Leading education and cultural professionals including Professor Dai Smith, Chair of the Arts Council of Wales, Kevin Jones, Headmaster of St John's College School Cambridge; Lizzie Crump from Cultural Learning Alliance (CLA) and Sam Smith from Transition Tradition discuss the value of arts, culture and creativity to our young people and ask whether we're offering them the right choices.
Debate organised by What Next? and the CLA
In this thoughtful, lyrical film, Imagine talks to the acclaimed and curiously divided Irish writer Colm Tóibín. Loud and affable in person, Tóibín writes sombre stories of grief and quiet heartbreak, repeatedly returning to the dark narrative of his own childhood and the complicated relationships between mothers and sons.
In the year that his bestselling novel Brooklyn is being adapted for the cinema and The Testament of Mary continues to provoke controversy, Tóibín publishes his most poignant and personal novel yet. With Fiona Shaw, Anne Enright and Nick Hornby.
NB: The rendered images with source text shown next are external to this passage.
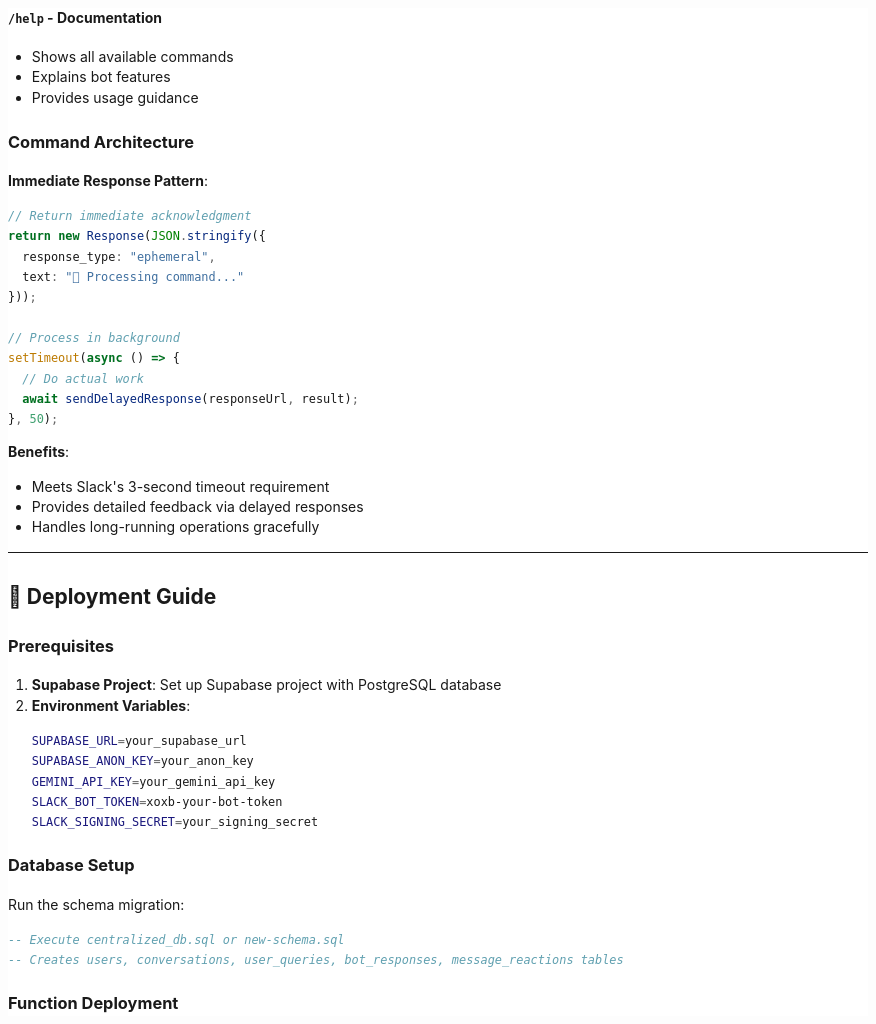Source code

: #### `/help` - Documentation
- Shows all available commands
- Explains bot features
- Provides usage guidance

### Command Architecture

**Immediate Response Pattern**:
```typescript
// Return immediate acknowledgment
return new Response(JSON.stringify({
  response_type: "ephemeral",
  text: "🔄 Processing command..."
}));

// Process in background
setTimeout(async () => {
  // Do actual work
  await sendDelayedResponse(responseUrl, result);
}, 50);
```

**Benefits**:
- Meets Slack's 3-second timeout requirement
- Provides detailed feedback via delayed responses
- Handles long-running operations gracefully

---

## 🚀 Deployment Guide

### Prerequisites

1. **Supabase Project**: Set up Supabase project with PostgreSQL database
2. **Environment Variables**:
   ```bash
   SUPABASE_URL=your_supabase_url
   SUPABASE_ANON_KEY=your_anon_key
   GEMINI_API_KEY=your_gemini_api_key
   SLACK_BOT_TOKEN=xoxb-your-bot-token
   SLACK_SIGNING_SECRET=your_signing_secret
   ```

### Database Setup

Run the schema migration:
```sql
-- Execute centralized_db.sql or new-schema.sql
-- Creates users, conversations, user_queries, bot_responses, message_reactions tables
```

### Function Deployment
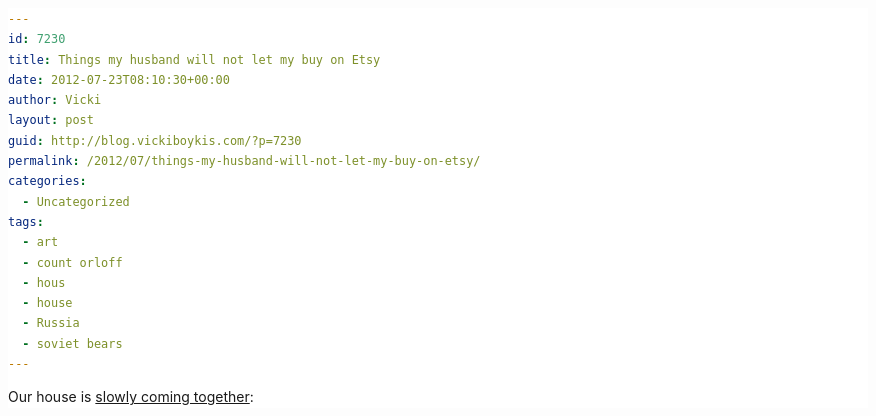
 ```yaml
---
id: 7230
title: Things my husband will not let my buy on Etsy
date: 2012-07-23T08:10:30+00:00
author: Vicki
layout: post
guid: http://blog.vickiboykis.com/?p=7230
permalink: /2012/07/things-my-husband-will-not-let-my-buy-on-etsy/
categories:
  - Uncategorized
tags:
  - art
  - count orloff
  - hous
  - house
  - Russia
  - soviet bears
---
```

Our house is <a href="http://blog.vickiboykis.com/2011/10/house-update-the-walls/" target="_blank">slowly coming together</a>:<span style="text-align: center;"> </span>

<p style="text-align: center;">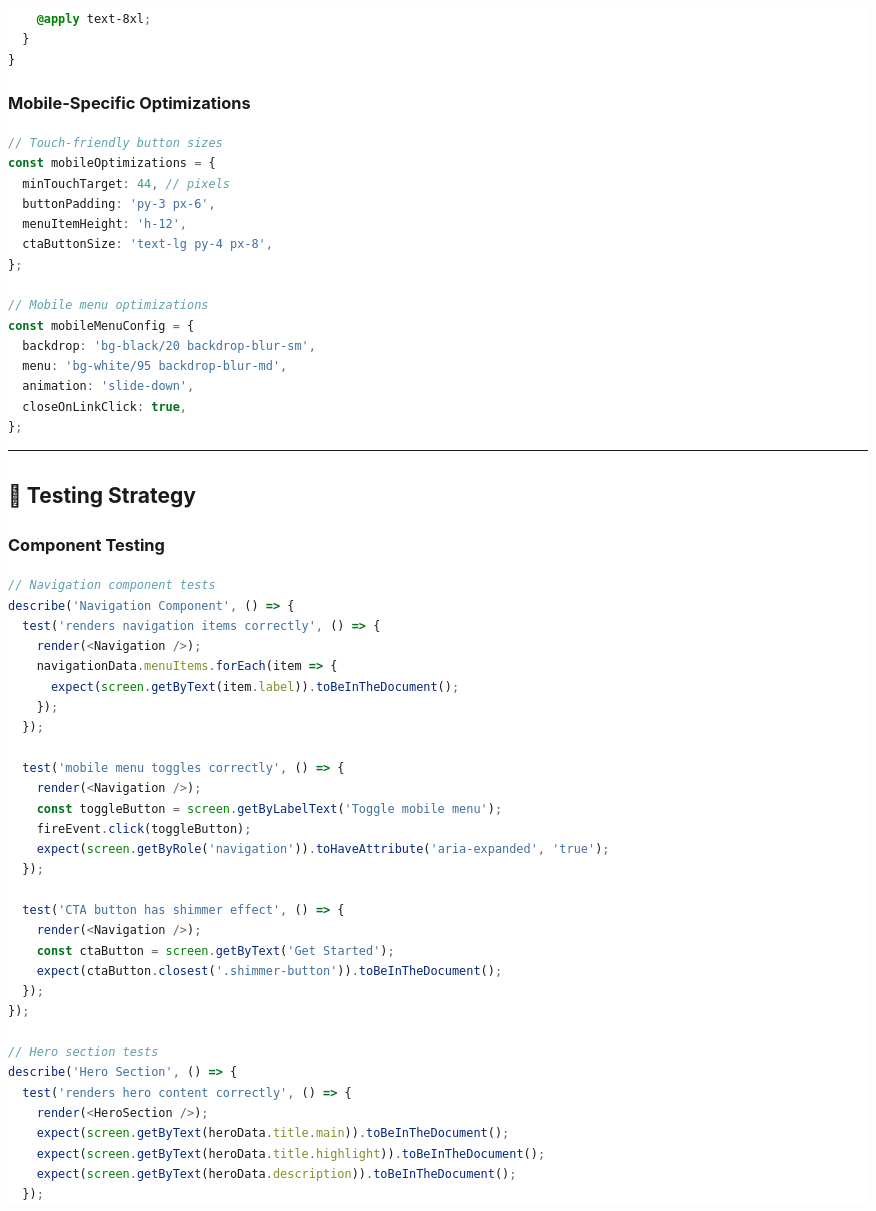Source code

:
 ```css
    @apply text-8xl;
  }
}
```

### **Mobile-Specific Optimizations**

```typescript
// Touch-friendly button sizes
const mobileOptimizations = {
  minTouchTarget: 44, // pixels
  buttonPadding: 'py-3 px-6',
  menuItemHeight: 'h-12',
  ctaButtonSize: 'text-lg py-4 px-8',
};

// Mobile menu optimizations
const mobileMenuConfig = {
  backdrop: 'bg-black/20 backdrop-blur-sm',
  menu: 'bg-white/95 backdrop-blur-md',
  animation: 'slide-down',
  closeOnLinkClick: true,
};
```

---

## 🧪 Testing Strategy

### **Component Testing**

```typescript
// Navigation component tests
describe('Navigation Component', () => {
  test('renders navigation items correctly', () => {
    render(<Navigation />);
    navigationData.menuItems.forEach(item => {
      expect(screen.getByText(item.label)).toBeInTheDocument();
    });
  });

  test('mobile menu toggles correctly', () => {
    render(<Navigation />);
    const toggleButton = screen.getByLabelText('Toggle mobile menu');
    fireEvent.click(toggleButton);
    expect(screen.getByRole('navigation')).toHaveAttribute('aria-expanded', 'true');
  });

  test('CTA button has shimmer effect', () => {
    render(<Navigation />);
    const ctaButton = screen.getByText('Get Started');
    expect(ctaButton.closest('.shimmer-button')).toBeInTheDocument();
  });
});

// Hero section tests
describe('Hero Section', () => {
  test('renders hero content correctly', () => {
    render(<HeroSection />);
    expect(screen.getByText(heroData.title.main)).toBeInTheDocument();
    expect(screen.getByText(heroData.title.highlight)).toBeInTheDocument();
    expect(screen.getByText(heroData.description)).toBeInTheDocument();
  });

```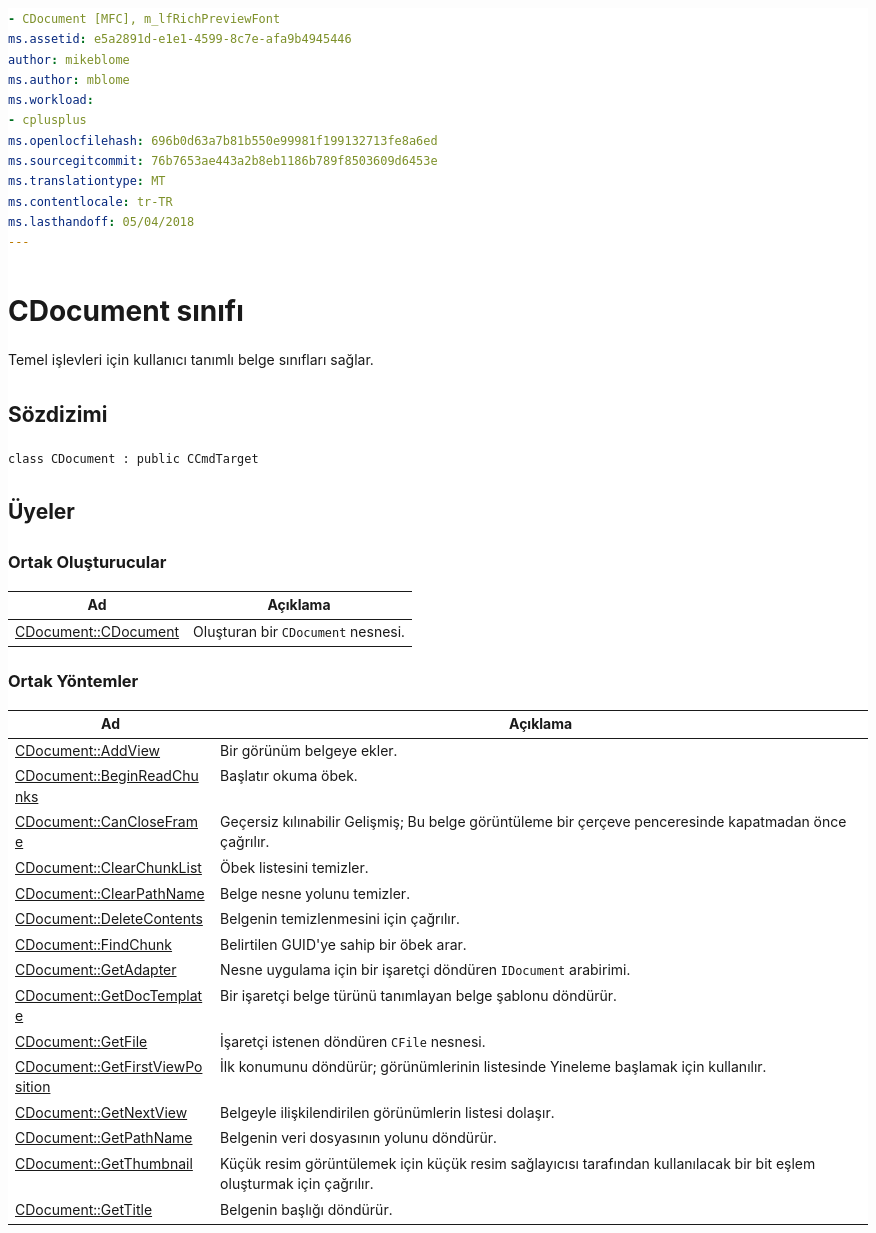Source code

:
 ```yaml
- CDocument [MFC], m_lfRichPreviewFont
ms.assetid: e5a2891d-e1e1-4599-8c7e-afa9b4945446
author: mikeblome
ms.author: mblome
ms.workload:
- cplusplus
ms.openlocfilehash: 696b0d63a7b81b550e99981f199132713fe8a6ed
ms.sourcegitcommit: 76b7653ae443a2b8eb1186b789f8503609d6453e
ms.translationtype: MT
ms.contentlocale: tr-TR
ms.lasthandoff: 05/04/2018
---
```

# <a name="cdocument-class"></a>CDocument sınıfı
Temel işlevleri için kullanıcı tanımlı belge sınıfları sağlar.  
  
## <a name="syntax"></a>Sözdizimi  
  
```  
class CDocument : public CCmdTarget  
```  
  
## <a name="members"></a>Üyeler  
  
### <a name="public-constructors"></a>Ortak Oluşturucular  
  
|Ad|Açıklama|  
|----------|-----------------|  
|[CDocument::CDocument](#cdocument)|Oluşturan bir `CDocument` nesnesi.|  
  
### <a name="public-methods"></a>Ortak Yöntemler  
  
|Ad|Açıklama|  
|----------|-----------------|  
|[CDocument::AddView](#addview)|Bir görünüm belgeye ekler.|  
|[CDocument::BeginReadChunks](#beginreadchunks)|Başlatır okuma öbek.|  
|[CDocument::CanCloseFrame](#cancloseframe)|Geçersiz kılınabilir Gelişmiş; Bu belge görüntüleme bir çerçeve penceresinde kapatmadan önce çağrılır.|  
|[CDocument::ClearChunkList](#clearchunklist)|Öbek listesini temizler.|  
|[CDocument::ClearPathName](#clearpathname)|Belge nesne yolunu temizler.|  
|[CDocument::DeleteContents](#deletecontents)|Belgenin temizlenmesini için çağrılır.|  
|[CDocument::FindChunk](#findchunk)|Belirtilen GUID'ye sahip bir öbek arar.|  
|[CDocument::GetAdapter](#getadapter)|Nesne uygulama için bir işaretçi döndüren `IDocument` arabirimi.|  
|[CDocument::GetDocTemplate](#getdoctemplate)|Bir işaretçi belge türünü tanımlayan belge şablonu döndürür.|  
|[CDocument::GetFile](#getfile)|İşaretçi istenen döndüren `CFile` nesnesi.|  
|[CDocument::GetFirstViewPosition](#getfirstviewposition)|İlk konumunu döndürür; görünümlerinin listesinde Yineleme başlamak için kullanılır.|  
|[CDocument::GetNextView](#getnextview)|Belgeyle ilişkilendirilen görünümlerin listesi dolaşır.|  
|[CDocument::GetPathName](#getpathname)|Belgenin veri dosyasının yolunu döndürür.|  
|[CDocument::GetThumbnail](#getthumbnail)|Küçük resim görüntülemek için küçük resim sağlayıcısı tarafından kullanılacak bir bit eşlem oluşturmak için çağrılır.|  
|[CDocument::GetTitle](#gettitle)|Belgenin başlığı döndürür.|  
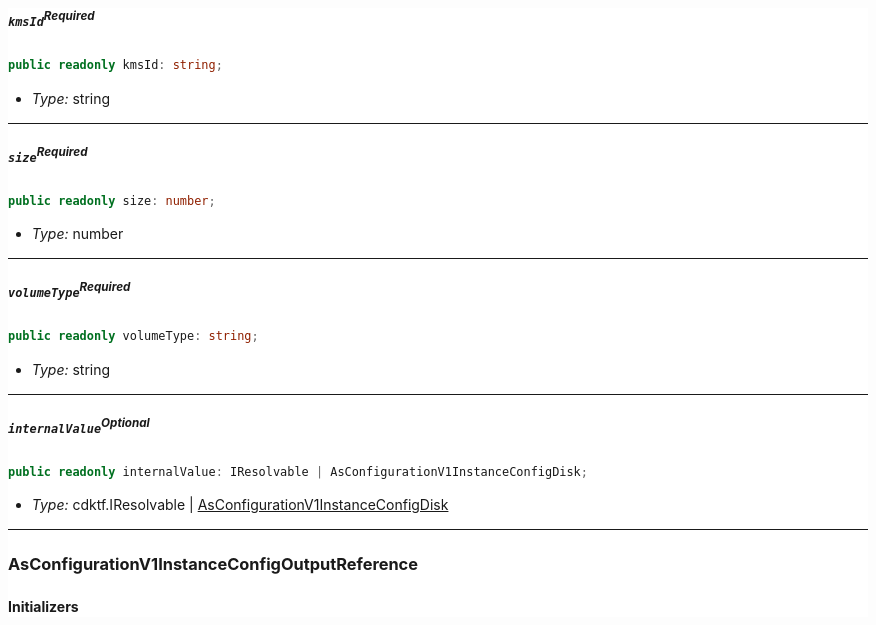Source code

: ##### `kmsId`<sup>Required</sup> <a name="kmsId" id="@cdktf/provider-opentelekomcloud.asConfigurationV1.AsConfigurationV1InstanceConfigDiskOutputReference.property.kmsId"></a>

```typescript
public readonly kmsId: string;
```

- *Type:* string

---

##### `size`<sup>Required</sup> <a name="size" id="@cdktf/provider-opentelekomcloud.asConfigurationV1.AsConfigurationV1InstanceConfigDiskOutputReference.property.size"></a>

```typescript
public readonly size: number;
```

- *Type:* number

---

##### `volumeType`<sup>Required</sup> <a name="volumeType" id="@cdktf/provider-opentelekomcloud.asConfigurationV1.AsConfigurationV1InstanceConfigDiskOutputReference.property.volumeType"></a>

```typescript
public readonly volumeType: string;
```

- *Type:* string

---

##### `internalValue`<sup>Optional</sup> <a name="internalValue" id="@cdktf/provider-opentelekomcloud.asConfigurationV1.AsConfigurationV1InstanceConfigDiskOutputReference.property.internalValue"></a>

```typescript
public readonly internalValue: IResolvable | AsConfigurationV1InstanceConfigDisk;
```

- *Type:* cdktf.IResolvable | <a href="#@cdktf/provider-opentelekomcloud.asConfigurationV1.AsConfigurationV1InstanceConfigDisk">AsConfigurationV1InstanceConfigDisk</a>

---


### AsConfigurationV1InstanceConfigOutputReference <a name="AsConfigurationV1InstanceConfigOutputReference" id="@cdktf/provider-opentelekomcloud.asConfigurationV1.AsConfigurationV1InstanceConfigOutputReference"></a>

#### Initializers <a name="Initializers" id="@cdktf/provider-opentelekomcloud.asConfigurationV1.AsConfigurationV1InstanceConfigOutputReference.Initializer"></a>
A masterclass on how to get started in the media. Chaired by BBC Arts correspondent Rebecca Jones. Panellists include Head of Digital Development for Arts, Peter Maniura; Susie Worster, Head of Talent for Shed Media; Sally Garwood, one of the apprentices on BBC Radio’s Journalism scheme, and Creative Access Production trainee Ashley Francis-Roy.
Not for broadcast.
In 2007 Sophie Lancaster was attacked in a park because of her appearance. Writer and poet Simon Armitage was so affected by her story that he and his producer Susan Roberts decided to make it into a drama documentary for Radio Four. The result was a profoundly moving piece of work combining specially written poems with an interview with Sylvia, Sophie’s mother. Black Roses was met with critical and public acclaim and subsequently turned into a play for Manchester Royal Exchange. Now in its third incarnation it has been turned into a film and will feature in the BBC’s forthcoming poetry season. Cassian Harrison, controller of BBC Four, talks to Simon and Susan about the challenges of making the film and its journey from radio to stage and now to screen.
Not for broadcast.
For BBC Radio 3’s The Essay, this week three writers ask themselves ‘why I write’. In today’s session, writer Horatio Clare, screenwriter and novelist Frank Cottrell Boyce and the Welsh Poet Laureate Gillian Clarke all take up the challenge of answering this key question.
This recording will be broadcast on BBC Radio 3 at 10.45pm on Wednesday 27, Thursday 28 and Friday 29 May.